Structural Evolution and Electronic Properties of Au2Gen-/0 (n=1-8) Clusters: Anion Photoelectron Spectroscopy and Theoretical Calculations

Investigating the structures and properties of Au-Ge mixed clusters can give insight into the microscopic mechanisms in gold-catalyzed Ge films and can also provide valuable information for the production of germanium-based functional materials.
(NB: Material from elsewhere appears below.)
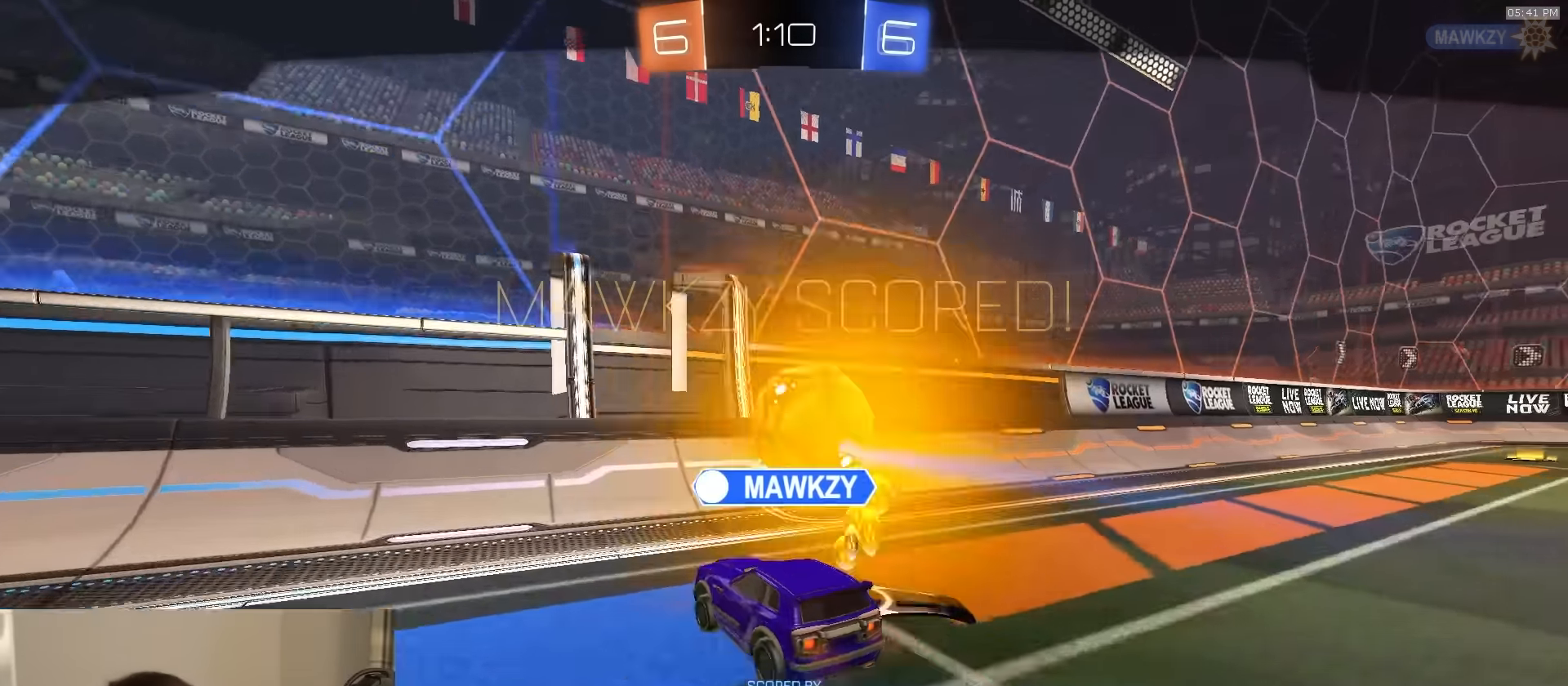
{"buttons": [], "left_stick": "center", "right_stick": "center", "events": [[283, "CROSS", "down"], [433, "CROSS", "up"]]}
In this work, size-selected anion photoelectron spectroscopy and theoretical calculations were used to explore the structural evolution and electronic properties of Au2Gen-/0 (n=1-8) clusters. It is found that the two Au atoms in Au2Gen-/0 (n=1-8) showed high coordination numbers and weak aurophilic interactions. The global minima of Au2Gen- anions and Au2Gen neutrals are in spin doublet and singlet states, respectively. Au2Gen- anions and Au2Gen neutrals showed similar structural features, except for Au2Ge4-/0 and Au2Ge5-/0. The C-2v symmetric V-shaped structure is observed for Au2Ge1-/0, while Au2Ge2-/0 has a C-2v symmetric dibridged structure. Au2Ge3-/0 can be viewed as the two Au atoms attached to different Ge-Ge bonds of Ge-3 triangle. Au2Ge4- has two Au atoms edge-capping Ge-4 tetrahedron, while Au2Ge4 neutral adopts a C-2v symmetric double Au atoms face-capping Ge-4 rhombus. Au2Ge5-8-/0 show triangular, tetragonal, and pentagonal prism-based geometries. Au2Ge6 adopts a C-2v symmetric tetragonal prism structure and exhibits sigma plus pi double bonding characters.